Tuesday, January 24, 2006

dying at home

I realize my last post may have been difficult to read. I apologize if this topic is one people don't want to read about. But, writing about it is a way of putting it in perspective for me.

Taking care of a person, being there for them when they are near death, is hard. Especially if it is someone you love. It is hard to see them in pain, hard to accept that they will not recover from the next progression of the disease. It is relentless.

But I want to make it clear that my mother's death from advanced colon cancer, except for a cruel last week and a half, was monitored and eased with exquisite professional care. Doctors are for the most part too pre-occupied to deal compassionately with patients anymore. Well, at least that has been a predominant experience of mine. But I have nothing but the highest respect for the home-care nurses and the hospice staff, both doctors and nurses.

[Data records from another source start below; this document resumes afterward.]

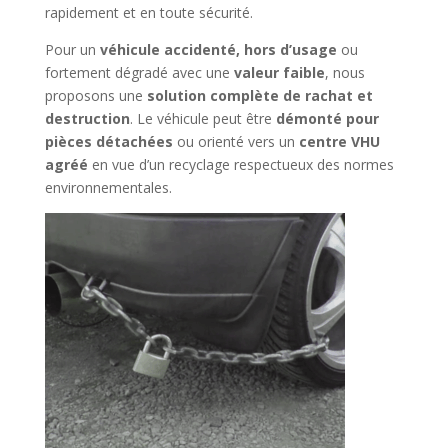
rapidement et en toute sécurité.
Pour un
véhicule accidenté, hors d’usage
ou
fortement dégradé avec une
valeur faible
, nous
proposons une
solution complète de rachat et
destruction
. Le véhicule peut être
démonté pour
pièces détachées
ou orienté vers un
centre VHU
agréé
en vue d’un recyclage respectueux des normes
environnementales.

Coming in and out of the home, checking on emotional needs as well as physical, being there and caring long after their shifts had ended: hospice nurses, home-care nurses, therapists, social workers. Sometimes a day would be a constant rotation of people coming in and out, each staying for an hour, providing a wonderful continuity of care from day to day and week to week.

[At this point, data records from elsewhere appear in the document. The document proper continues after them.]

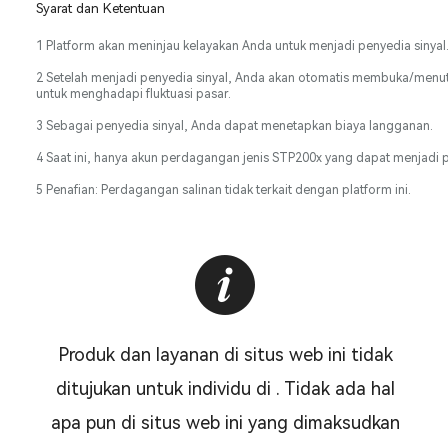
Syarat dan Ketentuan
1 Platform akan meninjau kelayakan Anda untuk menjadi penyedia sinyal.
2 Setelah menjadi penyedia sinyal, Anda akan otomatis membuka/menutup
untuk menghadapi fluktuasi pasar.
3 Sebagai penyedia sinyal, Anda dapat menetapkan biaya langganan.
4 Saat ini, hanya akun perdagangan jenis STP200x yang dapat menjadi p
5 Penafian: Perdagangan salinan tidak terkait dengan platform ini.
Produk dan layanan di situs web ini tidak
ditujukan untuk individu di . Tidak ada hal
apa pun di situs web ini yang dimaksudkan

People would rotate, probably as a professional sanity precaution, I suppose. But their records and communications were always top-notch, and they often laughed and put us at ease.

Pain medication has come a long way. Though my mother had a cancer that should have caused her great pain, the hospice doctors were expert at providing her with a thoughtful combination of drugs that enabled her to have a quality of life none of us had thought was possible. For three months she was able to get out and about. With awe, we would wonder "where has the pain gone?", but not want to know and just very, very thankful for its absence, always aware of the darkness lurking.

She was not bedbound until the last two weeks. Those last weeks were simply horrible. Things fell apart and pain control got lost, not fully settled again until her last two days. And those were the times we wondered if she would be better in a hospital. She wondered too. But we also heard first-hand horror stories of people suffering unattended, even in hospice in the hospital.

When she died, it was after midnight, in her home, and my brothers and I had been with her all day, and were going to be there the next day. It was the second night we had an overnight nurse provided to us, after a weekend on my own where I had slept little, if at all.

It was late September, and the weather was lovely. I often thought it was good that she was dying in the summer and not the winter. She was able to get outside. We were able to bring the outdoors in. There was fresh fruit and raspberries, her favourite. She could sit on the couch and look out her front window. When the bed was brought in, it was set up in the livingroom. Life's small moments: birds warbling outside, her dog paddling around on the floor, the grandchildren singing her a song.

She lived well, up until her death, and she died at home.